_Objective_
Decide whether each statement below agrees with the forum thread on DataLoader workers, answering yes or no and quoting the deciding words of the thread: 1. Each batch is compiled by a single worker. 2. Julien had to change his existing code to get the crop update working. 3. Tom suggests a dummy batch_size of 5 in the DataLoader.

_Text_
Communicate information to DataLoader Workers

Julien_Despois · September 11, 2020, 1:40pm

Hi, my setup is rather straightforward: my DataLoader’s getitem functions opens up an Image, and crops it using pre-determined coordinates. I want these coordinates to be the same for a whole batch of images, but then change for each subsequent batch.

Unfortunately, I can’t find a way to do that with DataLoader workers, as I have no means of telling them that a full batch has been completed and that they should move on to new crop coordinates (which are random but could be pre computed).

The only hacks I can see around it for the moment would be to rely on reading a file (with all the multiprocessing locking issues that could arise) or to use the time to roughly synchronize batches (e.g. change crop coordinates every 5min on the clock etc.).

I feel like there should be an easy way for me to communicate with all workers to tell them to update their crop coordinates, but I can’t seem to find it.

Thanks in advance,

Julien

tom · September 11, 2020, 2:44pm

If you look at the details in the documentation (and know where to look), you see that each batch is compiled by a single worker (it runs the collate function that makes batches from lists of examples).
With this, you have two options to get “batch-level” processing:

Have the dataset build and return batches (this is useful also e.g. when you want to group data by size when you have varying sizes) and use with a dummy batch_size=1 in the DataLoader,
have the dataset return uncropped data and crop while copying them into a joint tensor in collate_fn (or don’t do auto batching and do it in the main loop).

Best regards

Thomas

Julien_Despois · September 11, 2020, 3:19pm

Thanks a lot, I absolutely missed the fact that workers don’t contribute to the same batch but rather build their own in parallel.

This does solve my issue as now each worker can simply crop the data with a random crop in its collate function and then call the default collate function.

In fact, this certainly also means that the worker could simply do the cropping in the getitem and update the random crop specified by the dataset, as it’s not shared with the other workers, and thus only have to call the function to update the crop coordinates in the collate function.

In the end this second option is much easier, and without changing any of my existing code, I managed to get it working perfectly by having the worker_init_fn and collate_fn do the crop position update:

from torch.utils.data._utils.collate import default_collate

def worker_init(worker_id):
    # Make sure workers don't start with same crop
    torch.utils.data.get_worker_info().dataset.change_random_crop()

def collate(batch):
    dataset = torch.utils.data.get_worker_info().dataset
    print("Collating batch that was cropped with with coordinates:", dataset.top, dataset.left)

    # Change random crop for next batch
    dataset.change_random_crop()
    return default_collate(batch)

Thanks again, this is the elegant solution I was looking for.

Julien

_Data lines_
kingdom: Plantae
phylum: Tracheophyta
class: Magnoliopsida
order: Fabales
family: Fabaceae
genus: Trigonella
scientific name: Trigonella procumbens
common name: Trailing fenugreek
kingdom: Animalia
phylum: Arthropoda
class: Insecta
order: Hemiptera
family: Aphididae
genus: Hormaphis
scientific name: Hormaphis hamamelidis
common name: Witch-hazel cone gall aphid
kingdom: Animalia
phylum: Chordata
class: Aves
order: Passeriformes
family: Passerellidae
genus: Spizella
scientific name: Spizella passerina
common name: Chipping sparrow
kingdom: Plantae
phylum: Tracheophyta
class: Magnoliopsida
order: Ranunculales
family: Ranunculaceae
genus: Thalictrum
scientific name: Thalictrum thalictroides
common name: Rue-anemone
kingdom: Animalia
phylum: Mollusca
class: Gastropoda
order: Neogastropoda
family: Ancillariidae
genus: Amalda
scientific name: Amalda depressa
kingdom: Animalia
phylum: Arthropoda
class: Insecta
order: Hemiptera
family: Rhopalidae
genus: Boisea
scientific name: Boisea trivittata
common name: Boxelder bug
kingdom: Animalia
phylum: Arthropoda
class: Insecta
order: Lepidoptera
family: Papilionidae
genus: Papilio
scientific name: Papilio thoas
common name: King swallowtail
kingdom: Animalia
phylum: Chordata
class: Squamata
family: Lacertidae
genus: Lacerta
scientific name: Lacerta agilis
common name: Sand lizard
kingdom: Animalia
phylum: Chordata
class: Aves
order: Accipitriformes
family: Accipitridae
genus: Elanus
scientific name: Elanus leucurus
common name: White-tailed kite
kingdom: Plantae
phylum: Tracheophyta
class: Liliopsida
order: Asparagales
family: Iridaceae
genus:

_Expected output_
1. Yes: "each batch is compiled by a single worker"
2. No: "without changing any of my existing code, I managed to get it working perfectly"
3. No: "use with a dummy batch_size=1 in the DataLoader"